First-layer scaling solutions require a blockchain to be forked into a new or upgraded version of the last one. One such first-layer scaling solution that Bitcoin has begun to adopt is Segregated Witness (Segwit). Segwit is a protocol upgrade for Bitcoin that frees up space on Bitcoin’s 1MB blocks and thus allows the capacity of more transactions. With Segwit, the signature data for each transaction (which makes up almost 70% of the space of a transaction) is removed, making room for more transactions to be included in a single Bitcoin block. This increases the number of transactions that can be processed and has improved the blockchain’s speed quite significantly. 

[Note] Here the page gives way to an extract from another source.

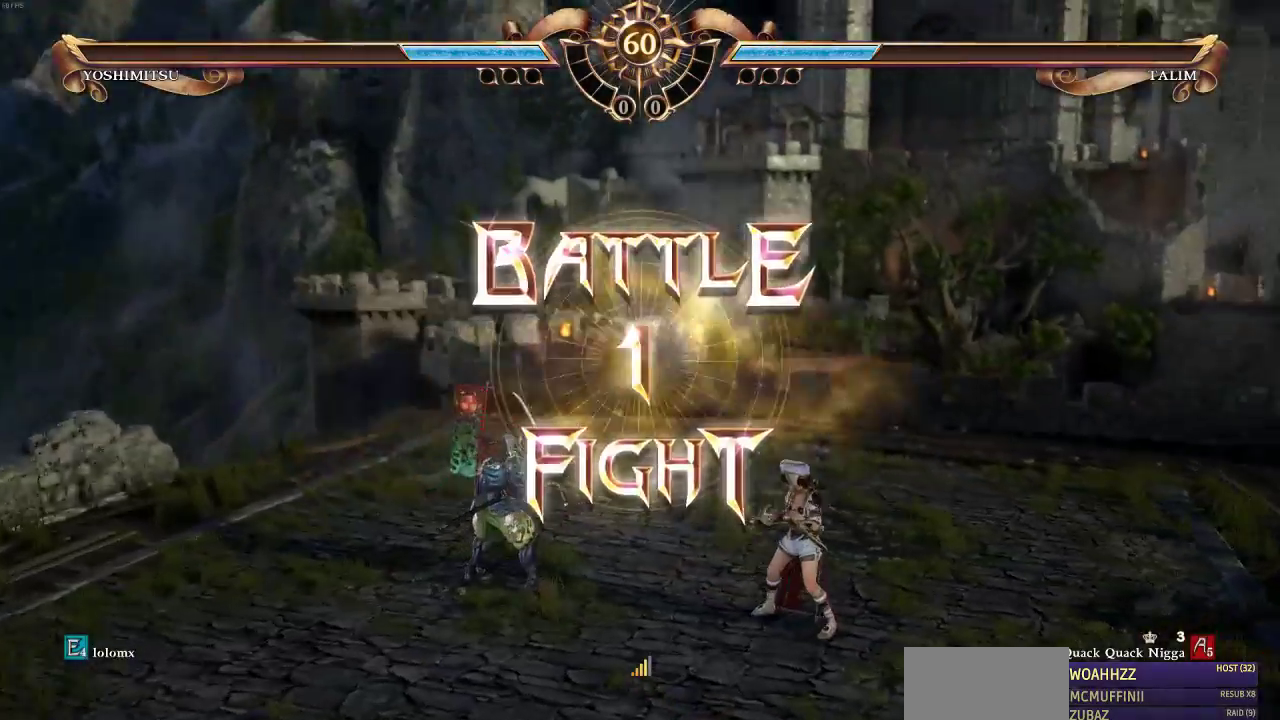
{"buttons": [], "events": [[233, "DPAD_UP", "down"], [367, "DPAD_UP", "up"]]}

Image Source: https://bitcointalk.org/index.php?topic=2108565.0

As for second-layer scaling solutions, they reduce the load from the main blockchain in order to save space and reduce network congestion. Bitcoin’s second-layer scaling solution is known as the Lightning Network (LN). Bitcoin’s LN utilizes off-chain channels to facilitate instantaneous transactions with near zero fees. It incorporates smart contract functionalities on top of Bitcoin’s blockchain to lighten the main blockchain’s load by moving transactions off the main chain to state-channels. This reduces the congestion on Bitcoin’s main chain and allows transactions to be executed instantaneously with very low fees within the channel. 

All in all, Bitcoin scaling solutions are being developed to make it better used as a currency and method of payment. However, in order to maintain Bitcoin’s high level of security, changes to the protocol and second-layer scaling solutions are very slow to implement. These scaling solutions must be tried and tested before they are fully adopted as everything must be perfect in order to preserve Bitcoin’s most important aspects; decentralization, censorship resistance, and security.